Hing-Wah CHU

Born in Guangdong Province in 1935, Chu Hing Wah moved to Hong Kong with his family in 1950. Although deeply interested in painting in his youth, Chu Hing Wah chose to train as a psychiatric nurse, pursuing his degree at Maudsley Hospital in London from 1960 to 1965. From this time on, his professional career and his art-making developed side by side. After his return to Hong Kong, he worked in the field of psychiatric care for over 22 years, at the Castle Peak Psychiatric Hospital and Siu Lam Hospital for the Mentally Retarded, respectively.
During his years of study abroad, Chu frequently visited art galleries and museums, an experience that inspired his life-long interest in art. In 1972, he completed the certificate course in Art and Design from the Extra-Mural Studies of University of Hong Kong. With his main interest in painting, he became an active participant in various art groups and held many exhibitions throughout Hong Kong. He was also selected a number of times over the years for inclusion in the ‘Contemporary Hong Kong Art Biennial Exhibition’ presented by the Urban Council. In 1992, Chu Hang Wah retired from the nursing profession and has been working as a full-time professional artist ever since.
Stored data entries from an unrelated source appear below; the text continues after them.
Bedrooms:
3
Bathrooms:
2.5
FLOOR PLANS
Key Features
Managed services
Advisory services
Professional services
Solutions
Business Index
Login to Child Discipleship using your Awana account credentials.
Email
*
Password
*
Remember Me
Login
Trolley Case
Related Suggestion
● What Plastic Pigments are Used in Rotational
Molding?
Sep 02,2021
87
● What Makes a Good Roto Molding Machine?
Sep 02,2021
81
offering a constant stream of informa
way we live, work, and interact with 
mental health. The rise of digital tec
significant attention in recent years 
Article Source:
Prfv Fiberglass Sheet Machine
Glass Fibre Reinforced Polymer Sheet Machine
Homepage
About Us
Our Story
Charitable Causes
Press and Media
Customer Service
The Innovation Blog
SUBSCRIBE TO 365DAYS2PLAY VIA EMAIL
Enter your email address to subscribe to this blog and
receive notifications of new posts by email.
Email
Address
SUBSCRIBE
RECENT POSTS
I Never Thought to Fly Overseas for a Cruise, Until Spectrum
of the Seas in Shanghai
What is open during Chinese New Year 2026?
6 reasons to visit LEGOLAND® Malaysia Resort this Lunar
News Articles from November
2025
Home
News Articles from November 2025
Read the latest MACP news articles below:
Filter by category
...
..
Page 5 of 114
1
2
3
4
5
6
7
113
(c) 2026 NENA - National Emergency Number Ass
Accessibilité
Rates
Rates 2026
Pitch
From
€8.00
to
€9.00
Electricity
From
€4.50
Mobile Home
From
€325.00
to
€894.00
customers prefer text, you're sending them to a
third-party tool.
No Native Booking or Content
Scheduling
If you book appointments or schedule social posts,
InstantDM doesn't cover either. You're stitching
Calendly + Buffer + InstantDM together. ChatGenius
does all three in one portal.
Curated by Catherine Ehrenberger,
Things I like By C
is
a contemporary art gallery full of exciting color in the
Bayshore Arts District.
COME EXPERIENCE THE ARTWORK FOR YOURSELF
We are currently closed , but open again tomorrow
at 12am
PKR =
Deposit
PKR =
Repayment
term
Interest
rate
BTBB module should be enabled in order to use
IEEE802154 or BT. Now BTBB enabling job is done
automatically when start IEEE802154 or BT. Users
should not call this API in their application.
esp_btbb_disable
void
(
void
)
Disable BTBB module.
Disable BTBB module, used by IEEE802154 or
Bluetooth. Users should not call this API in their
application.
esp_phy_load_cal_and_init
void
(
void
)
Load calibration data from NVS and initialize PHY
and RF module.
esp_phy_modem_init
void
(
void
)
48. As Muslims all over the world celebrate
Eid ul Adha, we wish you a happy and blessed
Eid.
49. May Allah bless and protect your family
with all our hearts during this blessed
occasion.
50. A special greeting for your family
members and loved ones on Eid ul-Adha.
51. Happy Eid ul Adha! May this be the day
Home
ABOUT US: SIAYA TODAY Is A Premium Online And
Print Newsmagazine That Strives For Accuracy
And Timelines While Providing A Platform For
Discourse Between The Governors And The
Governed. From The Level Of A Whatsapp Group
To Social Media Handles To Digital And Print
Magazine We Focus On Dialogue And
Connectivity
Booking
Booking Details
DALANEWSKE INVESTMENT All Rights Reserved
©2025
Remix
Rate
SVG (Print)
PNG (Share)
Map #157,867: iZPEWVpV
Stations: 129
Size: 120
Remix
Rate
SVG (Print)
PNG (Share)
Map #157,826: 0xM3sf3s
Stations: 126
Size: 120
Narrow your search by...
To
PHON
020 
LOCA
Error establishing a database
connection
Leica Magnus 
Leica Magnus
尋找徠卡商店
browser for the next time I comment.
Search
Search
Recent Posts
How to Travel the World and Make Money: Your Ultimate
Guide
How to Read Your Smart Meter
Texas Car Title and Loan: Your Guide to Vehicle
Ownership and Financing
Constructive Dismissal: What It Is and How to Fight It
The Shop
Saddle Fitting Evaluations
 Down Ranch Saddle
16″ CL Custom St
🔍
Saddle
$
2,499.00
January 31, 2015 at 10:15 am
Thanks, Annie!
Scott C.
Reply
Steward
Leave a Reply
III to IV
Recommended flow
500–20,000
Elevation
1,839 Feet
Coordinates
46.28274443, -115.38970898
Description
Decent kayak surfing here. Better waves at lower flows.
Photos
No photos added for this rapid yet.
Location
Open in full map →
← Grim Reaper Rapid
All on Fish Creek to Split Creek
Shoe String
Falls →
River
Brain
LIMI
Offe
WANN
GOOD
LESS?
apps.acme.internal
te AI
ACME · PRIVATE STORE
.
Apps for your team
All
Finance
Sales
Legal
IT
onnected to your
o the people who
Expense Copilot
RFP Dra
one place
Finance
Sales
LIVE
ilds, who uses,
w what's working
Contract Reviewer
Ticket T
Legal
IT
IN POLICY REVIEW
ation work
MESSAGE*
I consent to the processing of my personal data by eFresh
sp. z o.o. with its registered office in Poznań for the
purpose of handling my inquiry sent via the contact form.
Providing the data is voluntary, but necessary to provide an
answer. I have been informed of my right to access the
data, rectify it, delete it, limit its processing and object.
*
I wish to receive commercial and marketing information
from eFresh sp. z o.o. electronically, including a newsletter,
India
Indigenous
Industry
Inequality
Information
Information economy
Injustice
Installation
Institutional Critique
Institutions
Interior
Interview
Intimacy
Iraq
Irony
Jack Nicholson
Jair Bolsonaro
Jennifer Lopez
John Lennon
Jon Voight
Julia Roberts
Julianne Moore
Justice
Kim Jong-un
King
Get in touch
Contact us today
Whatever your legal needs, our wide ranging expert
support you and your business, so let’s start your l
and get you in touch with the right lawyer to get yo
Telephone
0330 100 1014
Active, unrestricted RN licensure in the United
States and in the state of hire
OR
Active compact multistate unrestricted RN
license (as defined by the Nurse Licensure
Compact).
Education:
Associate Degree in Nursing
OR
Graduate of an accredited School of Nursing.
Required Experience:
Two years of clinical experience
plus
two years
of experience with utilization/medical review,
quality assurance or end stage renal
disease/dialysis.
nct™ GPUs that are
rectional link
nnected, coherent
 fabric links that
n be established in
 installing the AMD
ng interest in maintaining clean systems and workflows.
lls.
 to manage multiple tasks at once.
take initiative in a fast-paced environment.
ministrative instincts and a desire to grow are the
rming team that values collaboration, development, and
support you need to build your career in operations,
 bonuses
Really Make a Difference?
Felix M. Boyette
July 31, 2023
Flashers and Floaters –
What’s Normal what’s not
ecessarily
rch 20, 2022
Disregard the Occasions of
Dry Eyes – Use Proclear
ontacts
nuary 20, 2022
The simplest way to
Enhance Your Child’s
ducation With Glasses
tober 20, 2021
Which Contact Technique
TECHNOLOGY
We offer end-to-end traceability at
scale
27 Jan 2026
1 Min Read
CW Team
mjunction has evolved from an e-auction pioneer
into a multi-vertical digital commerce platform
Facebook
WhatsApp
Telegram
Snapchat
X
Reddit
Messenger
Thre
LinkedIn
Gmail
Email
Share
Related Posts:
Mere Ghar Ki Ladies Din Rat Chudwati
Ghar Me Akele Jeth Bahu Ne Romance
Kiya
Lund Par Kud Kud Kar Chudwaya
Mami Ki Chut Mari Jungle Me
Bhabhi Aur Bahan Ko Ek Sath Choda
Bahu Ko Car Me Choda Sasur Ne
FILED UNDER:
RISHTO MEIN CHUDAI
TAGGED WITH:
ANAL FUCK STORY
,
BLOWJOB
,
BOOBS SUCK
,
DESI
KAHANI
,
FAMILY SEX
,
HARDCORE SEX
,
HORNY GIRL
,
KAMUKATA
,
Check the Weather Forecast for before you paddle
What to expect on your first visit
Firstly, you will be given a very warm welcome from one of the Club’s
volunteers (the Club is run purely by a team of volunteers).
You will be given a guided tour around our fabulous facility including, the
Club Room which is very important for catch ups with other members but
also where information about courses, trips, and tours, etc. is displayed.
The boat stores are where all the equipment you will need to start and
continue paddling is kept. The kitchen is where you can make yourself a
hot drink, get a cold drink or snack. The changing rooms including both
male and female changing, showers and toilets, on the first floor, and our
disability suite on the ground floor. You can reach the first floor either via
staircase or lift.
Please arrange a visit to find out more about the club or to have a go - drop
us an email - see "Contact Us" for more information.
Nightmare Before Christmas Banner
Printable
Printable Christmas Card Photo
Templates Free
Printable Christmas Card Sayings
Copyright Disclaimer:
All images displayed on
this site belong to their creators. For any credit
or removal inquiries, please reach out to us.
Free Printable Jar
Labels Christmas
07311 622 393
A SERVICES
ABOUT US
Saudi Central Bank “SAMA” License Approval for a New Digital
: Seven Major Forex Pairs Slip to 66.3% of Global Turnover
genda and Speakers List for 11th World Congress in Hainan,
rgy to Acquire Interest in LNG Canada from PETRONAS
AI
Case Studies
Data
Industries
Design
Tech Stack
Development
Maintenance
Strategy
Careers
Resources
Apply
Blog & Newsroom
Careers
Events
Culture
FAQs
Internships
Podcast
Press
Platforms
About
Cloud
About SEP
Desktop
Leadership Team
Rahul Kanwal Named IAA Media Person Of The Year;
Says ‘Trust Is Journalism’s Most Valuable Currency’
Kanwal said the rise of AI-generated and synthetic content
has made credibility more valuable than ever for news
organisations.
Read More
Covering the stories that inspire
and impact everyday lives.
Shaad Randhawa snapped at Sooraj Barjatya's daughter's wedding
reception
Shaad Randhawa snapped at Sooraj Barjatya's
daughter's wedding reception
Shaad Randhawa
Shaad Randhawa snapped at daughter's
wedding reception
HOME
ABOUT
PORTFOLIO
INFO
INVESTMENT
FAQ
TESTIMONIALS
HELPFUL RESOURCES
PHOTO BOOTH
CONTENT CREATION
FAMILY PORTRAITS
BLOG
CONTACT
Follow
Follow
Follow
Hing Wah uses Chinese pigments and ink applied with the technique of layering and diffusion to express his care for human feelings and the affairs of human life. Chu’s style and technique have the innocent quality of the primitive painter, but at its core, his art is infused with a sophisticated understanding. The emotional tenor of his works is free of any sense of crass urbanity even as his imagery is drawn from scenes of urban Hong Kong life. Through his extraordinary colours, and clean and simple compositions, he pieces together his memories of old Hong Kong. With his keen sensitivity to the fragility of the human psyche, Chu understands that for ordinary people in the city, life’s true pleasure is still found in the bonds of community and family. These are the strengths that enable us to withstand the corrosive quality of this commercialised age. They are the starting points from which we form a bond with our world. His depiction of traditional festivals and fragmented episodes in life also convey a strong sense of affection and contentment.